Associations between SARS-CoV-2 variants and risk of COVID-19 hospitalization among confirmed cases in Washington State: a retrospective cohort study

Paredes MI, Lunn SM, Famulare M, Frisbie LA, Painter I, Burstein R, Roychoudhury P, Xie H, Mohamed Bakhash SA, Perez R, Lukes M, Ellis S, Sathees S, Mathias P, Greninger A, Starita LM, Frazar CD, Ryke E, Zhong W, Gamboa L, Threlkeld M, Lee J, Nickerson DA, Bates DL, Hartman ME, Haugen E, Nguyen TN, Richards JD, Rodriguez JL, Stamatoyannopoulos JA, Thorland E, Melly G, Dykema PE, MacKellar DC, Gray HK, Singh A, Peterson J-A M-D, Russell D, Torres ML, Lindquist S, Bedford T, Allen KJ, Oltean HN. 2021. medRxiv: 2021.09.29.21264272v1.

Abstract

Background: The COVID-19 pandemic is now dominated by variant lineages; the resulting impact on disease severity remains unclear. Using a retrospective cohort study, we assessed the risk of hospitalization following infection with nine variants of concern or interest (VOC/VOI).

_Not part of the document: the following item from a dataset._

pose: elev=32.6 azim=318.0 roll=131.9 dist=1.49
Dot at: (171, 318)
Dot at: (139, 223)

Methods: Our study includes individuals with positive SARS-CoV-2 RT-PCR in the Washington Disease Reporting System and with available viral genome data, from December 1, 2020 to July 30, 2021. The main analysis was restricted to cases with specimens collected through sentinel surveillance. Using a Cox proportional hazards model with mixed effects, we estimated hazard ratios (HR) for the risk of hospitalization following infection with a VOC/VOI, adjusting for age, sex, and vaccination status.

Findings: Of the 27,814 cases, 23,170 (83.3%) were sequenced through sentinel surveillance, of which 726 (3.1%) were hospitalized due to COVID-19. Higher hospitalization risk was found for infections with Gamma (HR 3.17, 95% CI 2.15-4.67), Beta (HR: 2.97, 95% CI 1.65–5.35), Delta (HR: 2.30, 95% CI 1.69-3.15), and Alpha (HR 1.59, 95% CI 1.26–1.99) compared to infections with an ancestral lineage. Following VOC infection, unvaccinated patients show a similar higher hospitalization risk, while vaccinated patients show no significant difference in risk, both when compared to unvaccinated, ancestral lineage cases.

Interpretation: Infection with a VOC results in a higher hospitalization risk, with an active vaccination attenuating that risk. Our findings support promoting hospital preparedness, vaccination, and robust genomic surveillance.